TASK MATERIAL Block Start

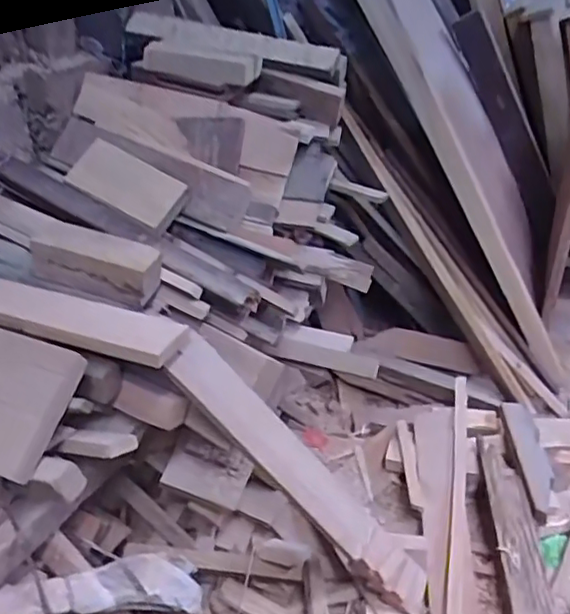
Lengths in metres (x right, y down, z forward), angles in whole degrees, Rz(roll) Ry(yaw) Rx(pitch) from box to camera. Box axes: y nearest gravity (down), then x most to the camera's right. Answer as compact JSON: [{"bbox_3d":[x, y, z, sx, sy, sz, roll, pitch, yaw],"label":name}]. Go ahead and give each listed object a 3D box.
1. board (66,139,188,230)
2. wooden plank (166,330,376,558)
[{"bbox_3d":[-0.308,-0.244,1.206,0.234,0.030,0.103,29,81,7],"label":"board"},{"bbox_3d":[-0.012,0.243,1.063,0.052,0.502,0.109,-31,21,27],"label":"wooden plank"}]

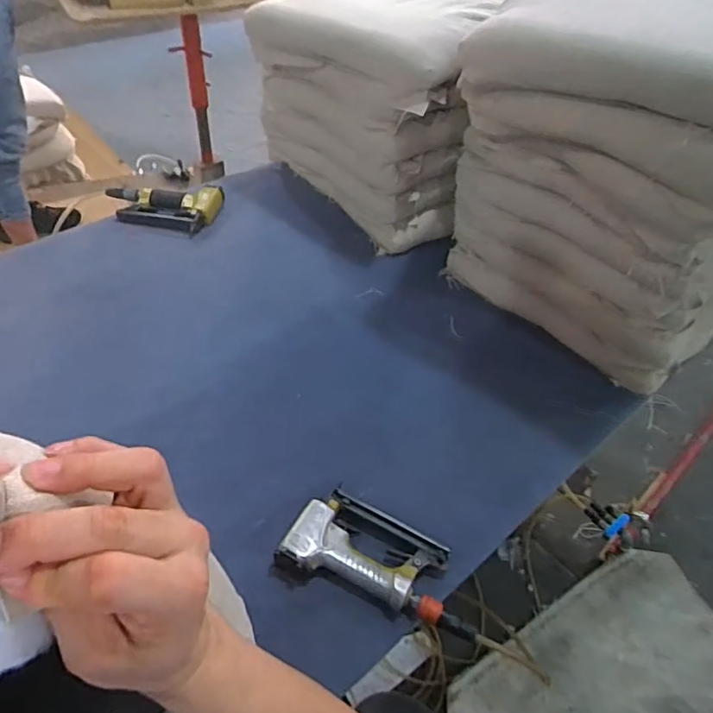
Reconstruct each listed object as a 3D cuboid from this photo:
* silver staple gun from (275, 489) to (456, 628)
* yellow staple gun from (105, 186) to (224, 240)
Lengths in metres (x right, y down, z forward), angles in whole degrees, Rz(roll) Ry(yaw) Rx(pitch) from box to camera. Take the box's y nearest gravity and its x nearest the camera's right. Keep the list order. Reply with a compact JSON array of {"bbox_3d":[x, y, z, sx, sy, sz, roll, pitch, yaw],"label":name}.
[{"bbox_3d":[0.017,0.250,0.717,0.203,0.035,0.118,18,49,9],"label":"silver staple gun"},{"bbox_3d":[-0.429,-0.329,1.187,0.258,0.046,0.122,7,48,-1],"label":"yellow staple gun"}]

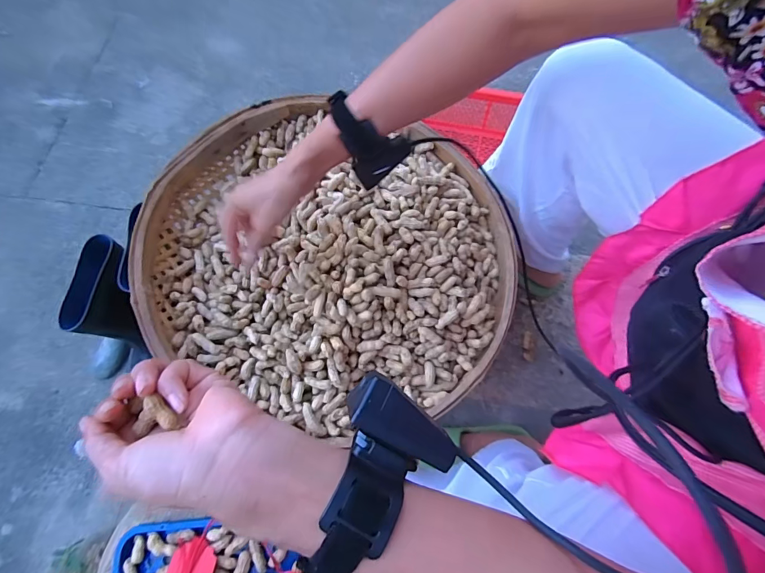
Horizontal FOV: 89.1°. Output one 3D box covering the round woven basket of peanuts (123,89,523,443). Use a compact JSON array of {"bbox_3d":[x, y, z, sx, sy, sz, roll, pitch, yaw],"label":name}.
[{"bbox_3d":[-0.069,-0.053,0.552,0.501,0.079,0.441,25,73,9],"label":"round woven basket of peanuts"}]

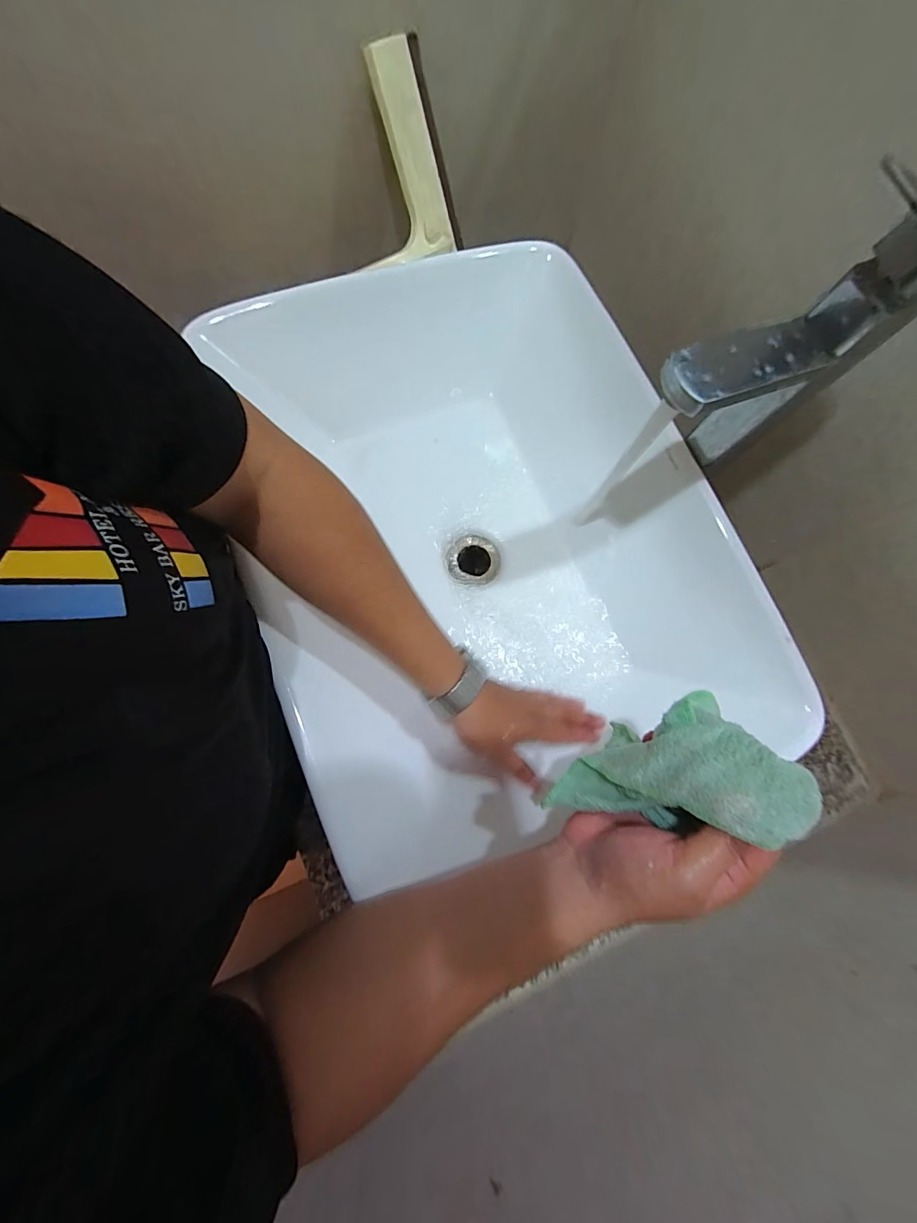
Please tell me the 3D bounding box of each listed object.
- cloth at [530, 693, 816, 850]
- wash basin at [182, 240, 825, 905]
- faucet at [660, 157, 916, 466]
[{"bbox_3d":[0.114,0.090,0.237,0.038,0.137,0.063,-8,77,-42],"label":"cloth"},{"bbox_3d":[0.032,-0.093,0.410,0.419,0.128,0.544,-18,80,-3],"label":"wash basin"},{"bbox_3d":[0.208,-0.164,0.302,0.147,0.183,0.064,-33,82,-10],"label":"faucet"}]

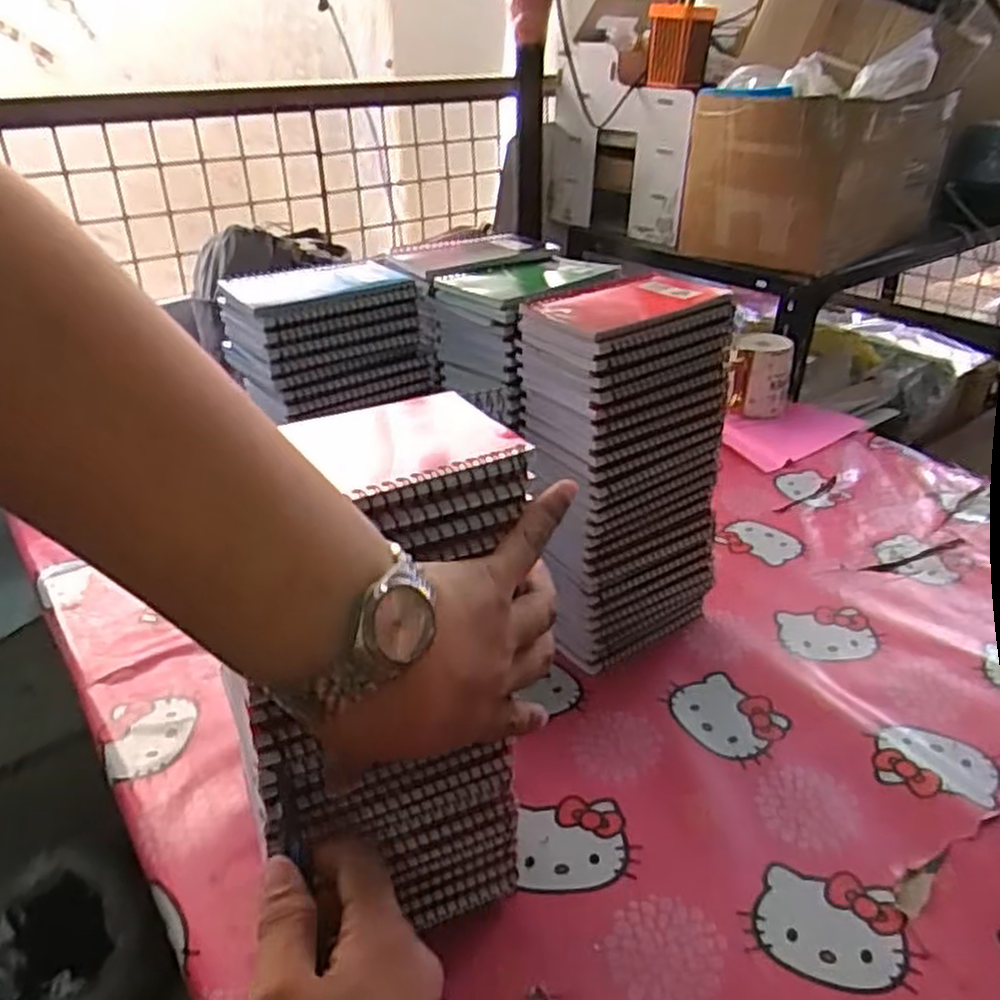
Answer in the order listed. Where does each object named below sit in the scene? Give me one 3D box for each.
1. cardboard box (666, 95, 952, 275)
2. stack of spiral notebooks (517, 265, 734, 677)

TASK MATERIAL Block End

> [TASK BRIEF]
In your copy, repeat each record exactly and include no pictures.

> [SOLUTION]
Lengths in metres (x right, y down, z forward), angles in whole degrees, Rz(roll) Ry(yaw) Rx(pitch) from box to camera. Box axes: y nearest gravity (down), then x most to the camera's right. Answer as compact JSON: [{"bbox_3d":[x, y, z, sx, sy, sz, roll, pitch, yaw],"label":name}]. Go ahead and give each listed object a 3D box.
1. board (66,139,188,230)
2. wooden plank (166,330,376,558)
[{"bbox_3d":[-0.308,-0.244,1.206,0.234,0.030,0.103,29,81,7],"label":"board"},{"bbox_3d":[-0.012,0.243,1.063,0.052,0.502,0.109,-31,21,27],"label":"wooden plank"}]

Reconstruct each listed object as a 3D cuboid from this photo:
* silver staple gun from (275, 489) to (456, 628)
* yellow staple gun from (105, 186) to (224, 240)
Lengths in metres (x right, y down, z forward), angles in whole degrees, Rz(roll) Ry(yaw) Rx(pitch) from box to camera. Take the box's y nearest gravity and its x nearest the camera's right. Keep the list order. Reply with a compact JSON array of {"bbox_3d":[x, y, z, sx, sy, sz, roll, pitch, yaw],"label":name}.
[{"bbox_3d":[0.017,0.250,0.717,0.203,0.035,0.118,18,49,9],"label":"silver staple gun"},{"bbox_3d":[-0.429,-0.329,1.187,0.258,0.046,0.122,7,48,-1],"label":"yellow staple gun"}]

Horizontal FOV: 89.1°. Output one 3D box covering the round woven basket of peanuts (123,89,523,443). Use a compact JSON array of {"bbox_3d":[x, y, z, sx, sy, sz, roll, pitch, yaw],"label":name}.
[{"bbox_3d":[-0.069,-0.053,0.552,0.501,0.079,0.441,25,73,9],"label":"round woven basket of peanuts"}]

Please tell me the 3D bounding box of each listed object.
- cloth at [530, 693, 816, 850]
- wash basin at [182, 240, 825, 905]
- faucet at [660, 157, 916, 466]
[{"bbox_3d":[0.114,0.090,0.237,0.038,0.137,0.063,-8,77,-42],"label":"cloth"},{"bbox_3d":[0.032,-0.093,0.410,0.419,0.128,0.544,-18,80,-3],"label":"wash basin"},{"bbox_3d":[0.208,-0.164,0.302,0.147,0.183,0.064,-33,82,-10],"label":"faucet"}]

Answer in the order listed. Where does each object named below sit in the scene? Give me one 3D box for each.
1. cardboard box (666, 95, 952, 275)
2. stack of spiral notebooks (517, 265, 734, 677)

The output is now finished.